What the task requires
Using the entries that follow, write out the line containing "left knee: (128, 141)", the line containing "right wrist: (142, 115)", and every line between them, exactly and nothing else.

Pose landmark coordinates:
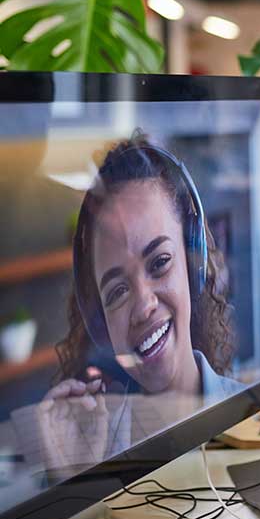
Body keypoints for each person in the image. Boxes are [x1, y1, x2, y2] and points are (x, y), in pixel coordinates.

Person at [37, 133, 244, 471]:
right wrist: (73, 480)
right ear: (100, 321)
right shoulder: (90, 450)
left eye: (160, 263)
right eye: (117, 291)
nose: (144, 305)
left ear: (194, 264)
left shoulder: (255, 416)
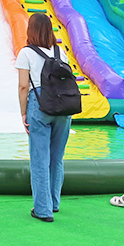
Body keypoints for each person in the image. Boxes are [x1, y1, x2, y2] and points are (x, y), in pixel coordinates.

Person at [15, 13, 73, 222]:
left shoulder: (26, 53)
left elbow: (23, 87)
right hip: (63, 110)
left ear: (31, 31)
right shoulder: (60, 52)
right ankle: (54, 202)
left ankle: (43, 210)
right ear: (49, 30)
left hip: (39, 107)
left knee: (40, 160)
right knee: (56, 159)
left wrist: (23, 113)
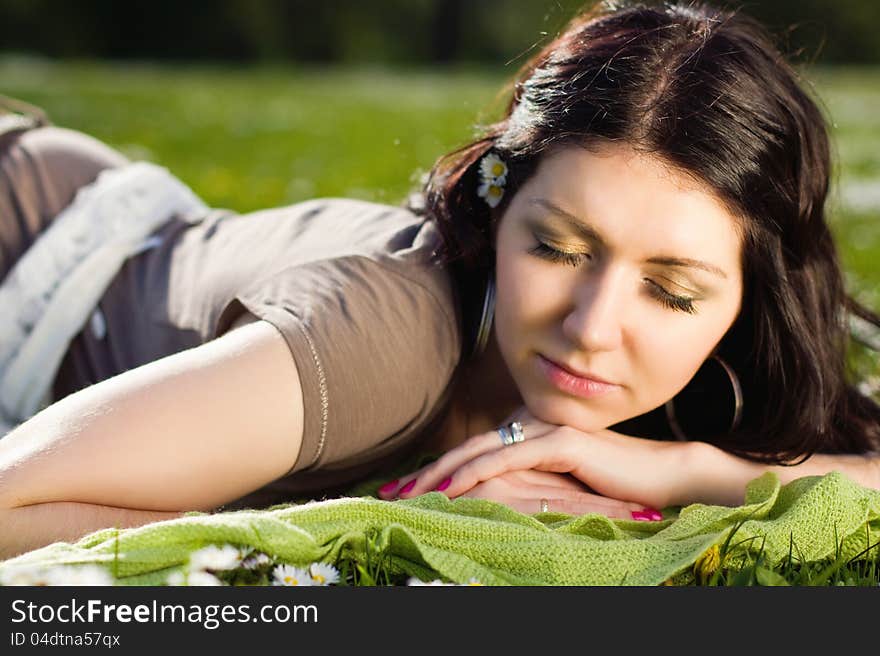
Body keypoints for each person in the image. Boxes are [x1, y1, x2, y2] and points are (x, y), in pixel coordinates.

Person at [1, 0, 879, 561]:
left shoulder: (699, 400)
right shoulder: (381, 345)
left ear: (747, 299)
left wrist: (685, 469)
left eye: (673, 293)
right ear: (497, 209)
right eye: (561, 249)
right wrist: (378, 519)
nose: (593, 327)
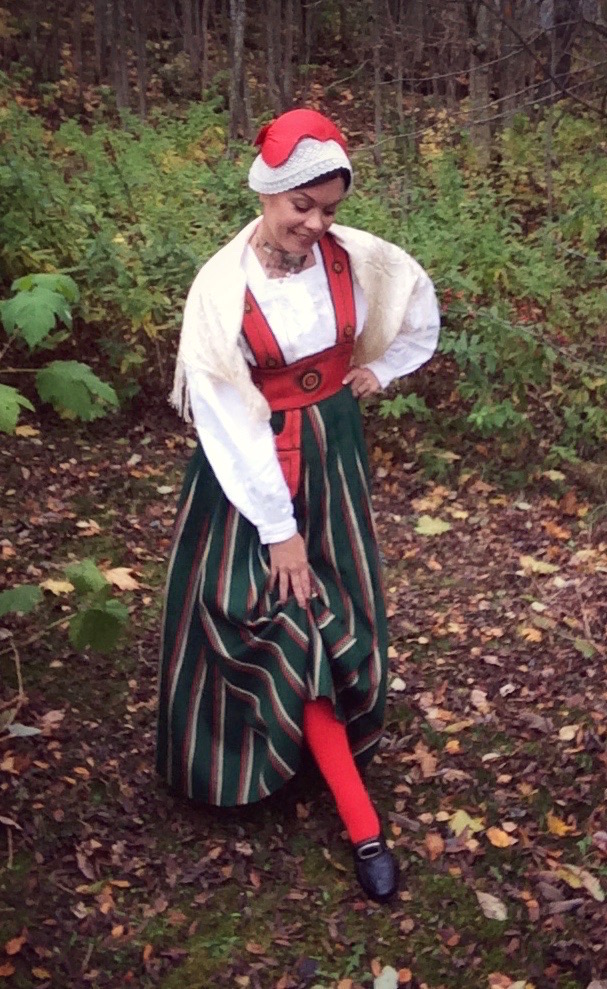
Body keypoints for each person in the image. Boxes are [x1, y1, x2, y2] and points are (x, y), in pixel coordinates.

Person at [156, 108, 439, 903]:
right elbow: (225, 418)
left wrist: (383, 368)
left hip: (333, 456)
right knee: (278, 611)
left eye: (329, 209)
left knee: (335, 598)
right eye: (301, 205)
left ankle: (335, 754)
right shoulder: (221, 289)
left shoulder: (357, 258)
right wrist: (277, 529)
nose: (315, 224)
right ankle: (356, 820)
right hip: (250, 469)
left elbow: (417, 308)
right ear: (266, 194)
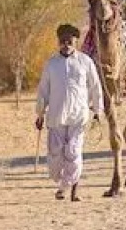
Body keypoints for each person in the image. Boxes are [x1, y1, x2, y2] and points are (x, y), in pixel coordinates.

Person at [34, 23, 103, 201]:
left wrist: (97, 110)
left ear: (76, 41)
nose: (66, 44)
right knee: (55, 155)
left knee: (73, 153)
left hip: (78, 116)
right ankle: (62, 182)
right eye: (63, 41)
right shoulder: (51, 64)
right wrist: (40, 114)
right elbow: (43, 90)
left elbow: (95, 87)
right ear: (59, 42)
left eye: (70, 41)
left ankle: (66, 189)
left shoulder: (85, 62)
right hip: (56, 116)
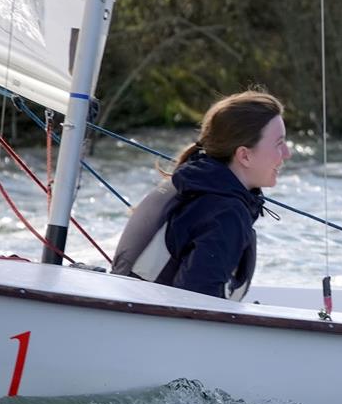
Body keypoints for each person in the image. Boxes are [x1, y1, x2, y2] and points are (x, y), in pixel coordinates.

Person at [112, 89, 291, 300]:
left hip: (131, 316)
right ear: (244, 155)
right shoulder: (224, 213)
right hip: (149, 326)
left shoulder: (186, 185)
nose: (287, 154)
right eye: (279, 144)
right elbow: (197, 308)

--

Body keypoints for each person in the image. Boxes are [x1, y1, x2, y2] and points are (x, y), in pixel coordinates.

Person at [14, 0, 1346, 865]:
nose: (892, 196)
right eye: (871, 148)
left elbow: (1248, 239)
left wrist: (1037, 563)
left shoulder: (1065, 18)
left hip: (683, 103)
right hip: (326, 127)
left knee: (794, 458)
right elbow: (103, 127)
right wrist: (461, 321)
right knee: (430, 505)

==

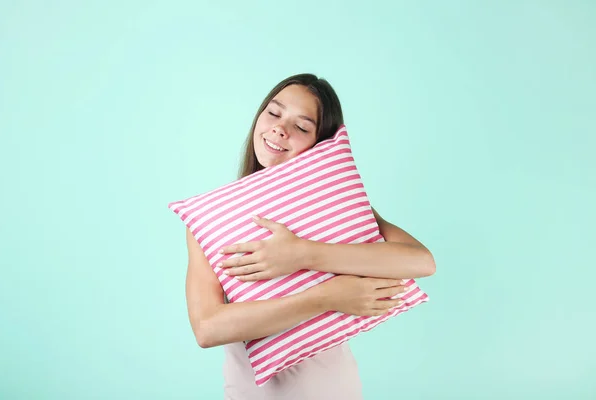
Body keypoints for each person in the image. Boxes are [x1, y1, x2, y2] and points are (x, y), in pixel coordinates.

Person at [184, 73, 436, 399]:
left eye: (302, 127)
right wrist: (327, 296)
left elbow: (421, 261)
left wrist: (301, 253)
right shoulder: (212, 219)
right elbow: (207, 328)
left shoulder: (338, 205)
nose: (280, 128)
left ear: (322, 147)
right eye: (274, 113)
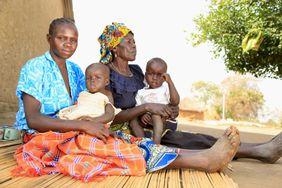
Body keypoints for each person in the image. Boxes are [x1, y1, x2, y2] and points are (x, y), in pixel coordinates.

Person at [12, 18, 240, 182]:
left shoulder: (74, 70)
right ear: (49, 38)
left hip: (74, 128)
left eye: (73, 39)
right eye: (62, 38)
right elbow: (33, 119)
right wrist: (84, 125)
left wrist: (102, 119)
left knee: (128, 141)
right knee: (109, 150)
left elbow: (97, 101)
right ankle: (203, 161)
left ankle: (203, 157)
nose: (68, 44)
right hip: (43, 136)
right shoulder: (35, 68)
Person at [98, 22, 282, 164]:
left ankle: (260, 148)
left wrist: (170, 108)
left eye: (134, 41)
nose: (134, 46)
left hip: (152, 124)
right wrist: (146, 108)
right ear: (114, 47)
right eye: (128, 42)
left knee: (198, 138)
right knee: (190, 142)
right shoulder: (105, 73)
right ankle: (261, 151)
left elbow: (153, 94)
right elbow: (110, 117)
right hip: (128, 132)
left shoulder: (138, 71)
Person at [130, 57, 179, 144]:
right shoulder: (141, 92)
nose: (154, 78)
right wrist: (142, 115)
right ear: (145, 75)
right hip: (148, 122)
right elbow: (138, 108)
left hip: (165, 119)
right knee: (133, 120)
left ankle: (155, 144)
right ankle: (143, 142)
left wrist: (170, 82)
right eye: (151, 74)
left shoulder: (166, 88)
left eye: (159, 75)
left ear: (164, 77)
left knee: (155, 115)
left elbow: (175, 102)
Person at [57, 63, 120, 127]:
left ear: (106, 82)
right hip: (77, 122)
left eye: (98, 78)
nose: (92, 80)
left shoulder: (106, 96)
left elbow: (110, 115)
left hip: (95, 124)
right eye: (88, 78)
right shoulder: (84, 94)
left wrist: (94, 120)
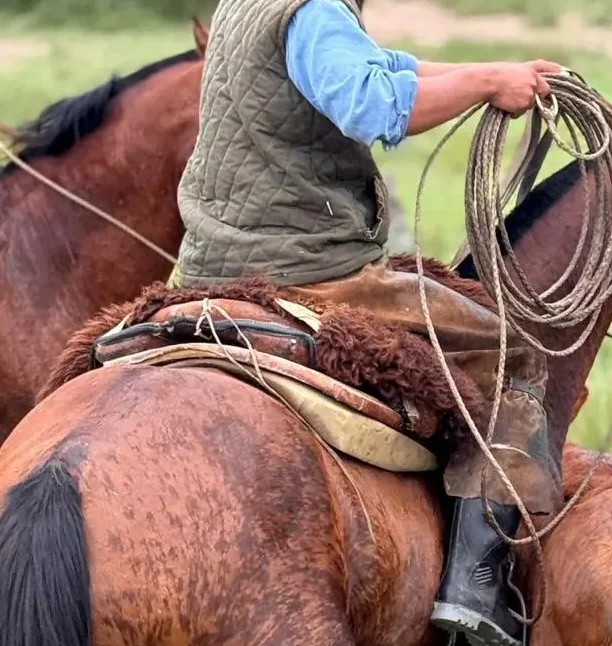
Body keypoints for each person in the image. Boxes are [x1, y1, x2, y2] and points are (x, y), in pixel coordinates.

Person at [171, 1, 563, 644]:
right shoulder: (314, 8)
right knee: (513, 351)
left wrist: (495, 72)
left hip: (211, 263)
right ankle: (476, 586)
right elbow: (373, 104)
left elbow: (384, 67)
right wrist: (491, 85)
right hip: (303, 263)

Task output
left knee: (128, 141)
right knee: (109, 150)
left elbow: (97, 101)
right ankle: (203, 161)
left ankle: (203, 157)
nose: (68, 44)
right hip: (43, 136)
right shoulder: (35, 68)
Person at [98, 22, 282, 164]:
left ankle: (260, 148)
left wrist: (170, 108)
left eye: (134, 41)
nose: (134, 46)
left hip: (152, 124)
right wrist: (146, 108)
right ear: (114, 47)
right eye: (128, 42)
left knee: (198, 138)
right knee: (190, 142)
right shoulder: (105, 73)
right ankle: (261, 151)
left elbow: (153, 94)
right elbow: (110, 117)
right hip: (128, 132)
left shoulder: (138, 71)
Person at [130, 57, 179, 144]:
right shoulder: (141, 92)
nose: (154, 78)
right wrist: (142, 115)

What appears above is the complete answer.